ACTION ITEM: Format the entries' lines as a JSON list of strings, one string per line and no blank lines, starting at the line containing "Living Downtown: The History of" and ending with the line containing "comprehensive support.". Leave out the picture markers.

Text extracted from pages

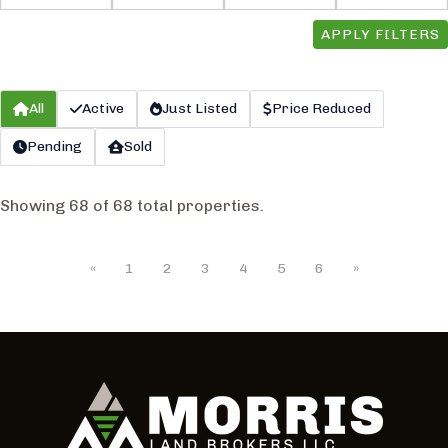
APPLY FILTERS
All
Active
Just Listed
Price Reduced
Pending
Sold
Showing 68 of 68 total properties.
«
1
2
3
4
5
6
»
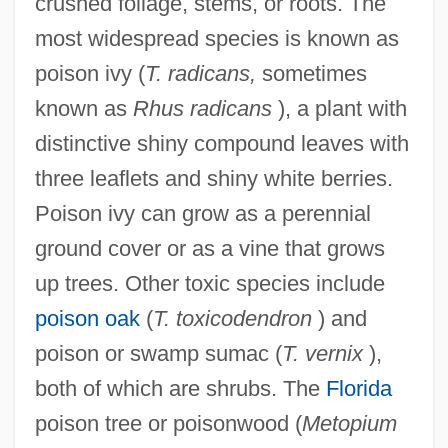
crushed foliage, stems, or roots. The
most widespread species is known as
poison ivy (
T. radicans,
sometimes
known as
Rhus radicans
), a plant with
distinctive shiny compound leaves with
three leaflets and shiny white berries.
Poison ivy can grow as a perennial
ground cover or as a vine that grows
up trees. Other toxic species include
poison oak
(
T. toxicodendron
) and
poison or swamp sumac (
T. vernix
),
both of which are shrubs. The
Florida
poison tree or poisonwood (
Metopium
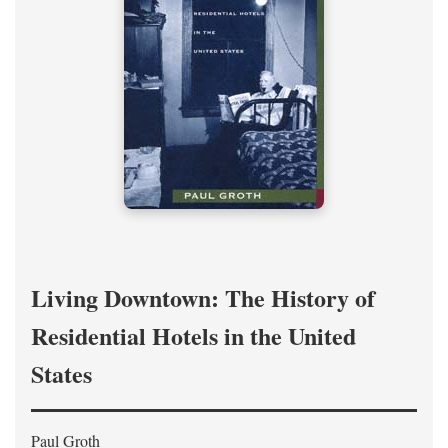
Living Downtown: The History of
Residential Hotels in the United
States
Paul Groth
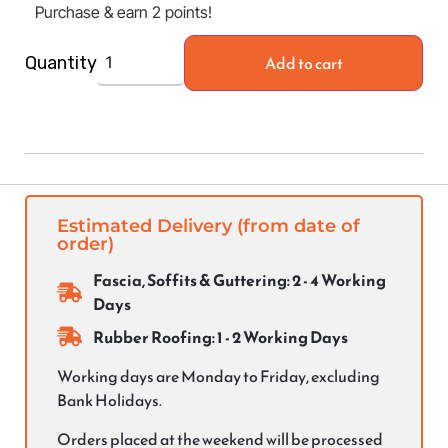
Purchase & earn 2 points!
Add to cart
Quantity
Estimated Delivery (from date of
order)
Fascia, Soffits & Guttering: 2 - 4 Working
Days
Rubber Roofing: 1 - 2 Working Days
Working days are Monday to Friday, excluding
Bank Holidays.
Orders placed at the weekend will be processed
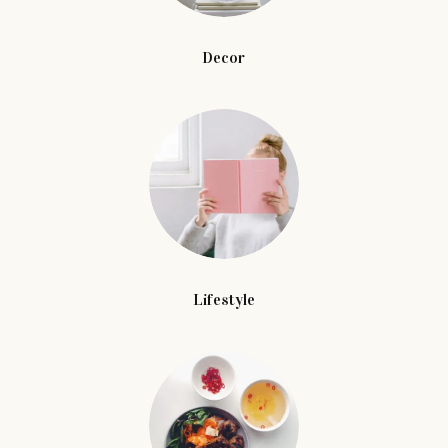
Decor
Lifestyle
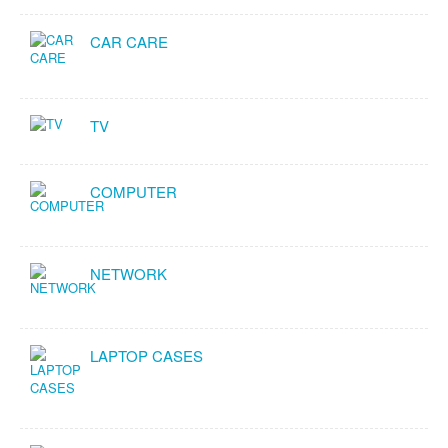
CAR CARE
TV
COMPUTER
NETWORK
LAPTOP CASES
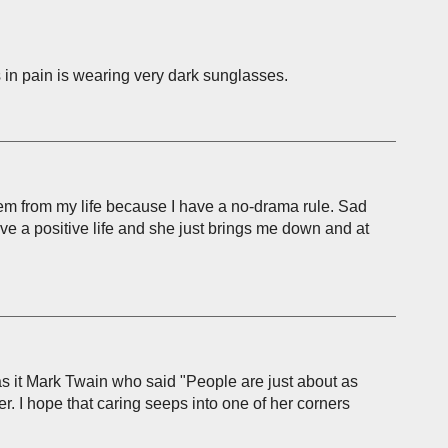
 in pain is wearing very dark sunglasses.
them from my life because I have a no-drama rule. Sad
live a positive life and she just brings me down and at
. Was it Mark Twain who said "People are just about as
er. I hope that caring seeps into one of her corners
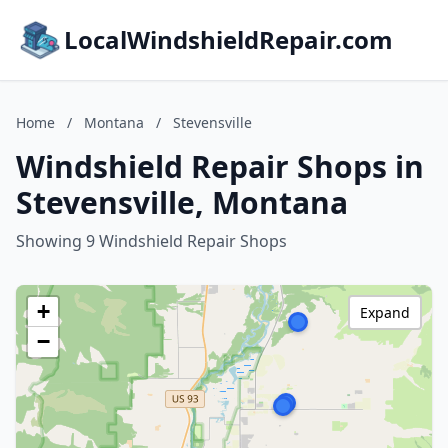
LocalWindshieldRepair.com
Home
/
Montana
/
Stevensville
Windshield Repair Shops in
Stevensville, Montana
Showing 9 Windshield Repair Shops
+
Expand
−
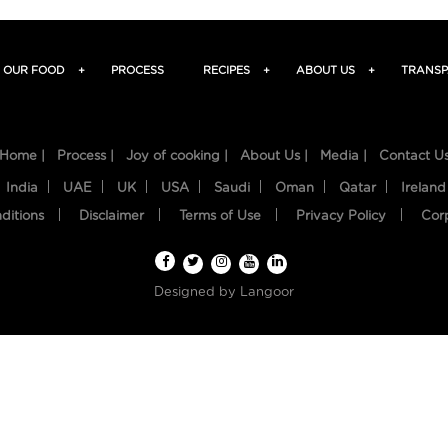
OUR FOOD
+
PROCESS
RECIPES
+
ABOUT US
+
TRANSP
Home |
Process |
Joy of cooking |
About Us |
Media |
Contact U
India
UAE
UK
USA
Saudi
Oman
Qatar
Ireland
ditions
Disclaimer
Terms of Use
Privacy Policy
Cor
Designed by
Langoor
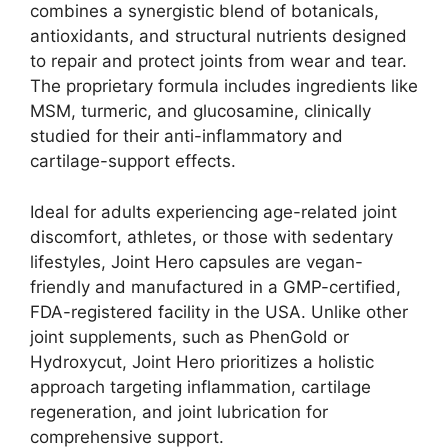
combines a synergistic blend of botanicals,
antioxidants, and structural nutrients designed
to repair and protect joints from wear and tear.
The proprietary formula includes ingredients like
MSM, turmeric, and glucosamine, clinically
studied for their anti-inflammatory and
cartilage-support effects.
Ideal for adults experiencing age-related joint
discomfort, athletes, or those with sedentary
lifestyles, Joint Hero capsules are vegan-
friendly and manufactured in a GMP-certified,
FDA-registered facility in the USA. Unlike other
joint supplements, such as PhenGold or
Hydroxycut, Joint Hero prioritizes a holistic
approach targeting inflammation, cartilage
regeneration, and joint lubrication for
comprehensive support.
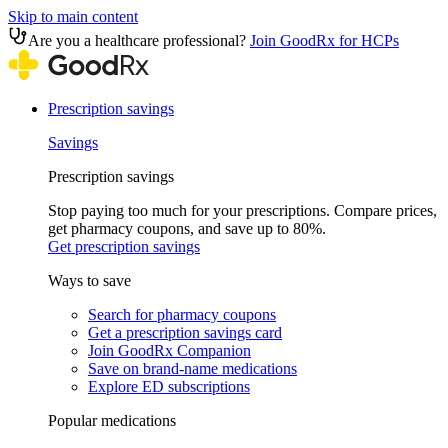
Skip to main content
Are you a healthcare professional?
Join GoodRx for HCPs
Prescription savings
Savings
Prescription savings
Stop paying too much for your prescriptions. Compare prices,
get pharmacy coupons, and save up to 80%.
Get prescription savings
Ways to save
Search for pharmacy coupons
Get a prescription savings card
Join GoodRx Companion
Save on brand-name medications
Explore ED subscriptions
Popular medications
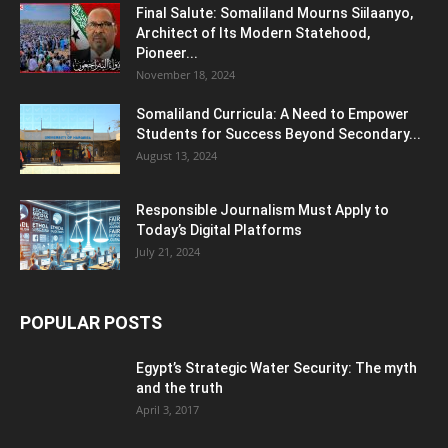
Final Salute: Somaliland Mourns Siilaanyo,
Architect of Its Modern Statehood,
Pioneer...
November 18, 2024
Somaliland Curricula: A Need to Empower
Students for Success Beyond Secondary...
August 13, 2024
Responsible Journalism Must Apply to
Today’s Digital Platforms
July 21, 2024
POPULAR POSTS
Egypt’s Strategic Water Security: The myth
and the truth
April 3, 2017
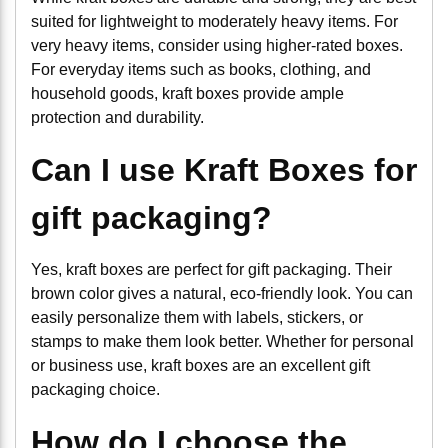
suited for lightweight to moderately heavy items. For
very heavy items, consider using higher-rated boxes.
For everyday items such as books, clothing, and
household goods, kraft boxes provide ample
protection and durability.
Can I use Kraft Boxes for
gift packaging?
Yes, kraft boxes are perfect for gift packaging. Their
brown color gives a natural, eco-friendly look. You can
easily personalize them with labels, stickers, or
stamps to make them look better. Whether for personal
or business use, kraft boxes are an excellent gift
packaging choice.
How do I choose the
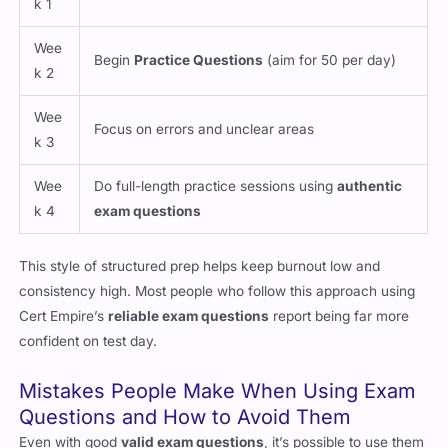
k 1
Wee
Begin
Practice Questions
(aim for 50 per day)
k 2
Wee
Focus on errors and unclear areas
k 3
Wee
Do full-length practice sessions using
authentic
k 4
exam questions
This style of structured prep helps keep burnout low and
consistency high. Most people who follow this approach using
Cert Empire’s
reliable exam questions
report being far more
confident on test day.
Mistakes People Make When Using Exam
Questions and How to Avoid Them
Even with good
valid exam questions
, it’s possible to use them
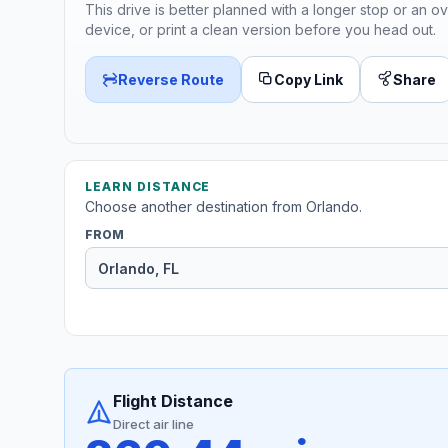
This drive is better planned with a longer stop or an ov
device, or print a clean version before you head out.
Reverse Route
Copy Link
Share
LEARN DISTANCE
Choose another destination from Orlando.
FROM
Flight Distance
Direct air line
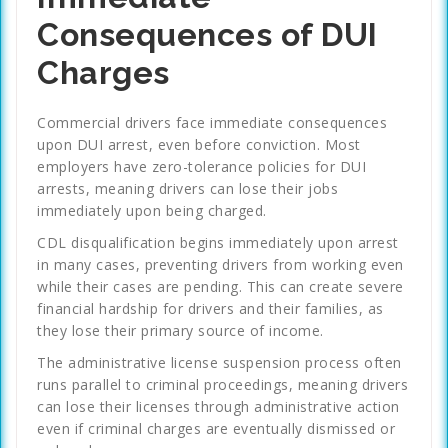
Consequences of DUI
Charges
Commercial drivers face immediate consequences
upon DUI arrest, even before conviction. Most
employers have zero-tolerance policies for DUI
arrests, meaning drivers can lose their jobs
immediately upon being charged.
CDL disqualification begins immediately upon arrest
in many cases, preventing drivers from working even
while their cases are pending. This can create severe
financial hardship for drivers and their families, as
they lose their primary source of income.
The administrative license suspension process often
runs parallel to criminal proceedings, meaning drivers
can lose their licenses through administrative action
even if criminal charges are eventually dismissed or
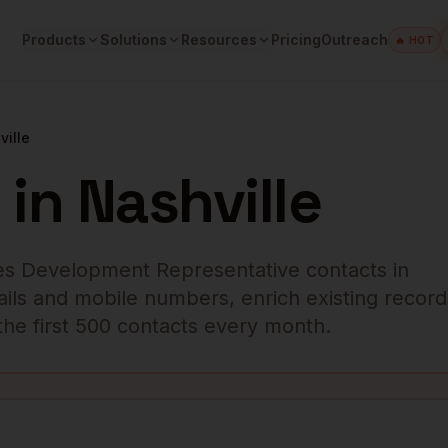
Products
Solutions
Resources
Pricing
Outreach
🔥 HOT
ville
in
Nashville
es Development Representative
contacts in
ails and mobile numbers, enrich existing record
r the first 500 contacts every month.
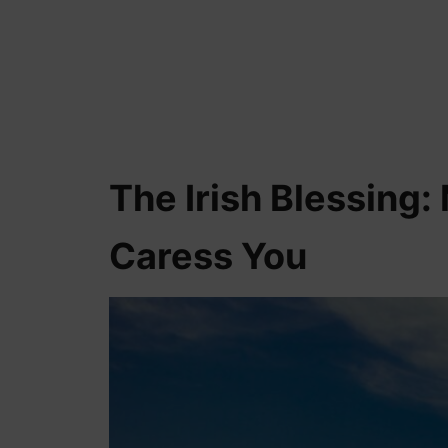
The Irish Blessing: 
Caress You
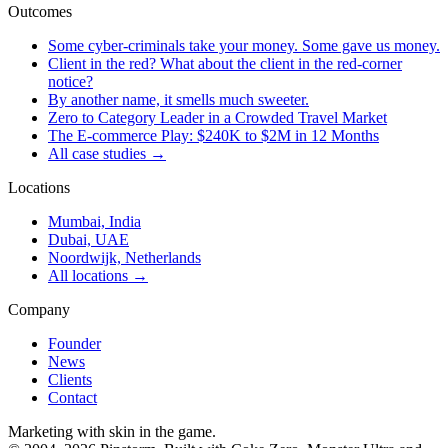
Outcomes
Some cyber-criminals take your money. Some gave us money.
Client in the red? What about the client in the red-corner
notice?
By another name, it smells much sweeter.
Zero to Category Leader in a Crowded Travel Market
The E-commerce Play: $240K to $2M in 12 Months
All case studies →
Locations
Mumbai, India
Dubai, UAE
Noordwijk, Netherlands
All locations →
Company
Founder
News
Clients
Contact
Marketing with skin in the game.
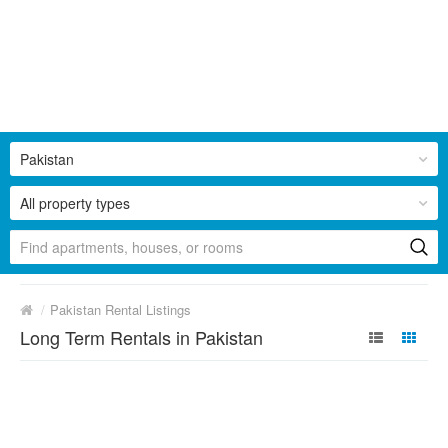
Pakistan
All property types
/
Pakistan Rental Listings
Long Term Rentals in Pakistan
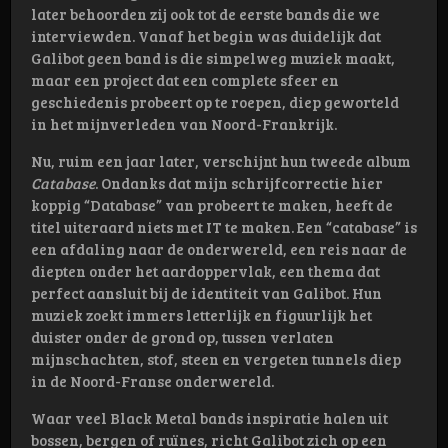
later behoorden zij ook tot de eerste bands die we
interviewden. Vanaf het begin was duidelijk dat
Galibot geen band is die simpelweg muziek maakt,
maar een project dat een complete sfeer en
geschiedenis probeert op te roepen, diep geworteld
in het mijnverleden van Noord-Frankrijk.
Nu, ruim een jaar later, verschijnt hun tweede album
Catabase
. Ondanks dat mijn schrijfcorrectie hier
koppig “Database” van probeert te maken, heeft de
titel uiteraard niets met IT te maken. Een “catabase” is
een afdaling naar de onderwereld, een reis naar de
diepten onder het aardoppervlak, een thema dat
perfect aansluit bij de identiteit van Galibot. Hun
muziek zoekt immers letterlijk en figuurlijk het
duister onder de grond op, tussen verlaten
mijnschachten, stof, steen en vergeten tunnels diep
in de Noord-Franse onderwereld.
Waar veel Black Metal bands inspiratie halen uit
bossen, bergen of ruïnes, richt Galibot zich op een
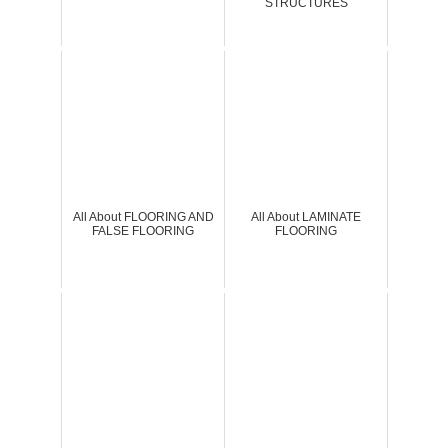
STRUCTURES
All About FLOORING AND
All About LAMINATE
FALSE FLOORING
FLOORING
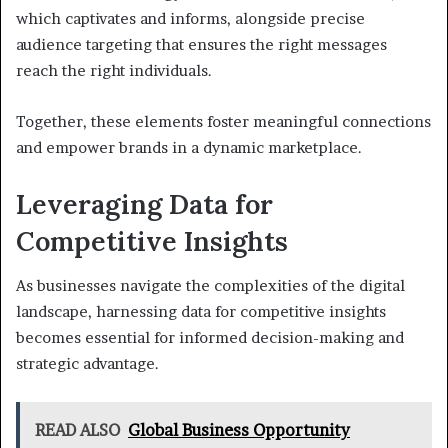
which captivates and informs, alongside precise
audience targeting that ensures the right messages
reach the right individuals.
Together, these elements foster meaningful connections
and empower brands in a dynamic marketplace.
Leveraging Data for
Competitive Insights
As businesses navigate the complexities of the digital
landscape, harnessing data for competitive insights
becomes essential for informed decision-making and
strategic advantage.
READ ALSO
Global Business Opportunity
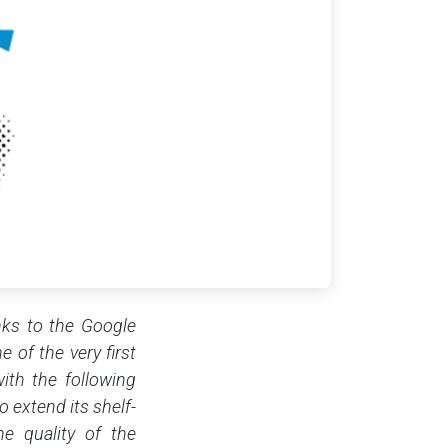
anks to the Google
e of the very first
ith the following
 extend its shelf-
he quality of the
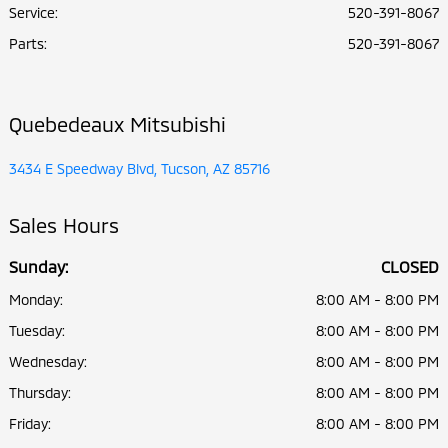
Service
:
520-391-8067
Parts
:
520-391-8067
Quebedeaux Mitsubishi
3434 E Speedway Blvd, Tucson, AZ 85716
Sales Hours
Sunday:
CLOSED
Monday:
8:00 AM - 8:00 PM
Tuesday:
8:00 AM - 8:00 PM
Wednesday:
8:00 AM - 8:00 PM
Thursday:
8:00 AM - 8:00 PM
Friday:
8:00 AM - 8:00 PM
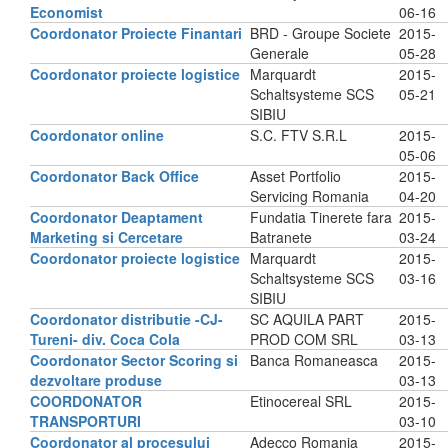
Economist
06-16
Coordonator Proiecte Finantari
BRD - Groupe Societe
2015-
Generale
05-28
Coordonator proiecte logistice
Marquardt
2015-
Schaltsysteme SCS
05-21
SIBIU
Coordonator online
S.C. FTV S.R.L
2015-
05-06
Coordonator Back Office
Asset Portfolio
2015-
Servicing Romania
04-20
Coordonator Deaptament
Fundatia Tinerete fara
2015-
Marketing si Cercetare
Batranete
03-24
Coordonator proiecte logistice
Marquardt
2015-
Schaltsysteme SCS
03-16
SIBIU
Coordonator distributie -CJ-
SC AQUILA PART
2015-
Tureni- div. Coca Cola
PROD COM SRL
03-13
Coordonator Sector Scoring si
Banca Romaneasca
2015-
dezvoltare produse
03-13
COORDONATOR
Etinocereal SRL
2015-
TRANSPORTURI
03-10
Coordonator al procesului
Adecco Romania
2015-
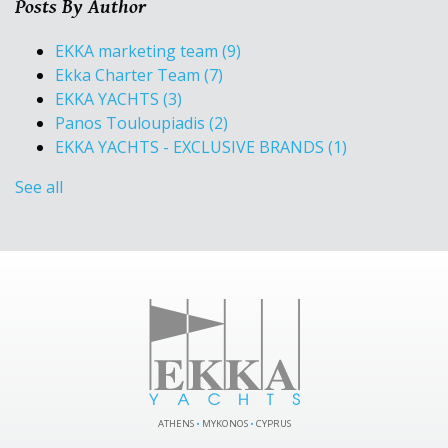
Posts By Author
EKKA marketing team
(9)
Ekka Charter Team
(7)
EKKA YACHTS
(3)
Panos Touloupiadis
(2)
EKKA YACHTS - EXCLUSIVE BRANDS
(1)
See all
ATHENS
•
MYKONOS
•
CYPRUS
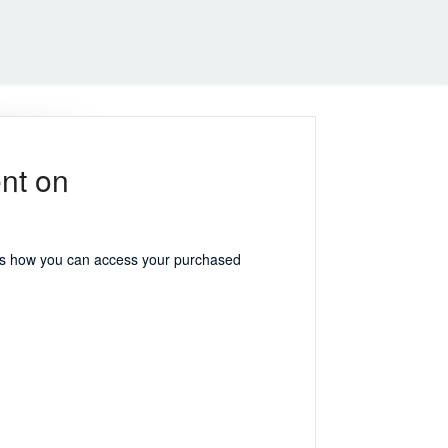
nt on
e's how you can access your purchased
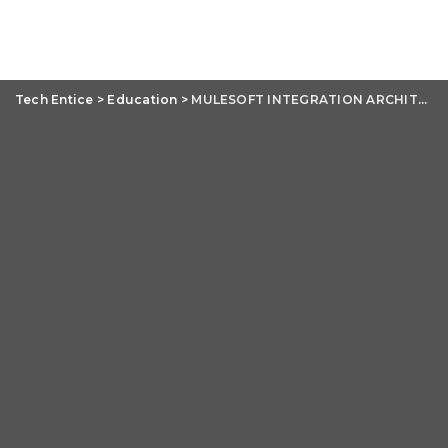
Tech Entice
>
Education
>
MULESOFT INTEGRATION ARCHITECT CERTIFICATION MCIA -LEVEL- 1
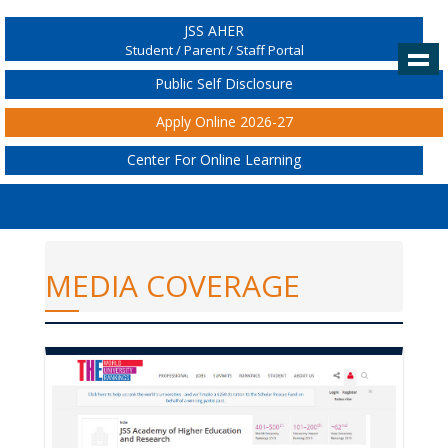
JSS AHER
Student / Parent / Staff Portal
Public Self Disclosure
Apply Online 2026-27
Center For Online Learning
MEDIA COVERAGE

WRITTEN RESPONSE:
[
  "Living Downtown: The History of",
  "Residential Hotels in the United",
  "States",
  "Paul Groth",
  "Purchase & earn 2 points!",
  "Add to cart",
  "Quantity",
  "Estimated Delivery (from date of",
  "order)",
  "Fascia, Soffits & Guttering: 2 - 4 Working",
  "Days",
  "Rubber Roofing: 1 - 2 Working Days",
  "Working days are Monday to Friday, excluding",
  "Bank Holidays.",
  "Orders placed at the weekend will be processed",
  "Decor",
  "Lifestyle",
  "CAR CARE",
  "TV",
  "COMPUTER",
  "NETWORK",
  "LAPTOP CASES",
  " in pain is wearing very dark sunglasses.",
  "them from my life because I have a no-drama rule. Sad",
  "live a positive life and she just brings me down and at",
  ". Was it Mark Twain who said \"People are just about as",
  "er. I hope that caring seeps into one of her corners",
  "LocalWindshieldRepair.com",
  "Home",
  "/",
  "Montana",
  "/",
  "Stevensville",
  "Windshield Repair Shops in",
  "Stevensville, Montana",
  "Showing 9 Windshield Repair Shops",
  "+",
  "Expand",
  "−",
  "OUR FOOD",
  "+",
  "PROCESS",
  "RECIPES",
  "+",
  "ABOUT US",
  "+",
  "TRANSP",
  "Home |",
  "Process |",
  "Joy of cooking |",
  "About Us |",
  "Media |",
  "Contact U",
  "India",
  "UAE",
  "UK",
  "USA",
  "Saudi",
  "Oman",
  "Qatar",
  "Ireland",
  "ditions",
  "Disclaimer",
  "Terms of Use",
  "Privacy Policy",
  "Cor",
  "Designed by",
  "Langoor",
  "combines a synergistic blend of botanicals,",
  "antioxidants, and structural nutrients designed",
  "to repair and protect joints from wear and tear.",
  "The proprietary formula includes ingredients like",
  "MSM, turmeric, and glucosamine, clinically",
  "studied for their anti-inflammatory and",
  "cartilage-support effects.",
  "Ideal for adults experiencing age-related joint",
  "discomfort, athletes, or those with sedentary",
  "lifestyles, Joint Hero capsules are vegan-",
  "friendly and manufactured in a GMP-certified,",
  "FDA-registered facility in the USA. Unlike other",
  "joint supplements, such as PhenGold or",
  "Hydroxycut, Joint Hero prioritizes a holistic",
  "approach targeting inflammation, cartilage",
  "regeneration, and joint lubrication for",
  "comprehensive support."
]